ヨルダン:高度な専門外科を紛争被害者に——MSF病院を刷新

2015年09月10日掲載

国境なき医師団(MSF)は、ヨルダンの首都アンマンで続けている再建外科プログラムを質量ともに向上させるため、拠点としていた再建外科病院を移転し、設備を刷新して新装開業した。この活動ではヨルダン周辺国で紛争被害を受けた人びとを対象に、出身国では専門的な外科治療を受けられないと判断された患者を受け入れている。

ヨルダン:「この病院は第2の家です」——MSF再建外科病院の子どもたち

紛争続きで医療ニーズが増大している中東地域

この活動は2006年にイラク戦争の被害者への対応からスタートした。その後、イラク、パレスチナ、イエメン、シリアなど受け入れ対象国・地域を拡大してきた。ヨルダン周辺では現在も紛争が続き、医療援助ニーズが増大していることから、MSFはプログラムを質量ともに向上させる必要があると判断。近隣の病院を取得して改修し、移転した。

MSFのヨルダンでの活動責任者を務めるマルク・シャカルは「病院が広く、新しくなり、治療の質を向上させることができるようになりました」と話す。専門治療を担っているのは研鑽を積んだ中東出身のチームだ。一方、患者の出身国はシリアが最も多く、次いでイエメン、イラクとなっている。

外科・理学療法・心理ケアの包括パッケージで提供

病院では包括的な治療パッケージを提供している。外科治療、理学療法、心理・社会面の支援、心理ケアを組み合わせたものだ。治療が長期におよぶ患者は、通院にかかる交通費の補助を受けられる。また、敷地内の宿泊施設に滞在し、そこから通院することも可能だ。

プログラムを開始した2006年から現在までに、外科治療は3700件以上を扱ってきた。手術は計8238件にのぼる。この病院に紹介されてくる患者は、出身国の医療ネットワークによって選定されている。

一方、理学療法は13万4620件以上、心理・社会面の支援は4万5660件以上を扱ってきた。イラク出身の患者であるナーラ・ファデルさんは重症のやけどで2013年に来院し、現在までに計24回の手術を受けた。

「来院当時は手の動きがかなり制限されていて、子どもの髪にくしを入れたり、ご飯を食べさせたりすることさえできませんでした。MSFの治療を受け始めて2年が経ち、今では手の動きがほとんど元通りになりました」と話す。

世界レベルの高度な専門外科を無償で

提供している外科治療の技術は世界レベルだ。顎顔面外科、形成再建外科のほか、遊離皮弁法、神経移植、手の手術を含むマイクロサージェリー(微小外科)も手がけている。

病院のアシュラフ・アル・ボスタンジ外科部長は、「患者の出身国でも、初期治療であれば受けられることがあるでしょう。しかし、多くは紛争地となっているため、専門的な外科治療は望めません。MSFはこうした治療を無償で提供するとともに、病院運営にかかるコストを他の民間医療機関よりも安く抑えています。こうした高度な専門治療が、医療・人道援助の一環として紛争の被害者に提供されていることは特筆すべき点でしょう」と話す。

MSFのヨルダンでの活動

MSFは、ヨルダンでは2006年から活動している。イルビド県では非感染性疾患の診療所を運営しているほか、2013年には県内で心理ケアを含む母子保健・産科医療プログラムを開始した。シリア国境に近いラムサでは救急外傷治療プログラムを行っている。一方、マフラク県内のザータリ難民キャンプでは、滞在しているシリア人難民を対象とした診療所を運営している。さらに、シリア南部にある医療施設に、外科キットを含めた医療物資の寄贈を2年間続けている。

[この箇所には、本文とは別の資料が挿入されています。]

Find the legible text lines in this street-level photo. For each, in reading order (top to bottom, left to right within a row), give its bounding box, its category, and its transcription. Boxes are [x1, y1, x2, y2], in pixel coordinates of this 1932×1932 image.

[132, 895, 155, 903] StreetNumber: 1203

MSFは、中立・独立・公平を掲げて活動する国際的な医療・人道援助団体。紛争地、感染症の流行地域、医療を受ける機会が乏しい地域、自然災害の被災地などで、命の危機に直面している人びとに医療を無償で提供している。MSFの活動は、人種、宗教、性別、政治などあらゆる立場にかかわらず、医療ニーズと緊急性にもとづいている。